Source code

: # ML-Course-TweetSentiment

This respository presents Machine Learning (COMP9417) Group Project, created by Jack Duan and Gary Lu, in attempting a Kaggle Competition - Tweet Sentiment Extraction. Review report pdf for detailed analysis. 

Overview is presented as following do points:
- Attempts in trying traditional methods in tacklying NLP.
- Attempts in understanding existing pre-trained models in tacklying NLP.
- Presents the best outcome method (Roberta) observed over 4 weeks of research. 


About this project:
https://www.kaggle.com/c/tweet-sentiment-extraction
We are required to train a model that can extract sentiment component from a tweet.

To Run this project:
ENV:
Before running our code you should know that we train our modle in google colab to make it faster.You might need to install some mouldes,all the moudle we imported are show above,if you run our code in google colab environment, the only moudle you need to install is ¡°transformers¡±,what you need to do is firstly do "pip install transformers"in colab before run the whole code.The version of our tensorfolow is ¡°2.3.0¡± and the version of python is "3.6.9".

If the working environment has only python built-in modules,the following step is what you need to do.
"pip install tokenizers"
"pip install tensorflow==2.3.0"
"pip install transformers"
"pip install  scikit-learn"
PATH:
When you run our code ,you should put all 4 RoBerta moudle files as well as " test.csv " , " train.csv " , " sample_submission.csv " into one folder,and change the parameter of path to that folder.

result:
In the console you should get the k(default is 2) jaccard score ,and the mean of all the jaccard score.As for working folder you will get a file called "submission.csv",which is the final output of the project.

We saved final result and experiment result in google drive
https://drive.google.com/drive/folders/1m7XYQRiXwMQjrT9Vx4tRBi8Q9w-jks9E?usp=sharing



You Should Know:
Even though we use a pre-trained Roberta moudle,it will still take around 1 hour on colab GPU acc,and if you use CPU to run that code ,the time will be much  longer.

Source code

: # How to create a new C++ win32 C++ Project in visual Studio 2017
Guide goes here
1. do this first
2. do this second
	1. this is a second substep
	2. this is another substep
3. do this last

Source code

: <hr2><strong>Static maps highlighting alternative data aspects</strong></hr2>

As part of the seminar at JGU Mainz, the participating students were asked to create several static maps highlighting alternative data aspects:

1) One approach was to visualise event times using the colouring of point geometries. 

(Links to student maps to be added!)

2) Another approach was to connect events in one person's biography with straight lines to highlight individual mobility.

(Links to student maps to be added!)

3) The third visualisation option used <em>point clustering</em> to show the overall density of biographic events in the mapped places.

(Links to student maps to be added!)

● ● ● ● ●

Suche in den Daten oben jede Zeile, die das Wort „drive“ enthält, und schreibe diese Zeilen vollständig ab.

We saved final result and experiment result in google drive
https://drive.google.com/drive/folders/1m7XYQRiXwMQjrT9Vx4tRBi8Q9w-jks9E?usp=sharing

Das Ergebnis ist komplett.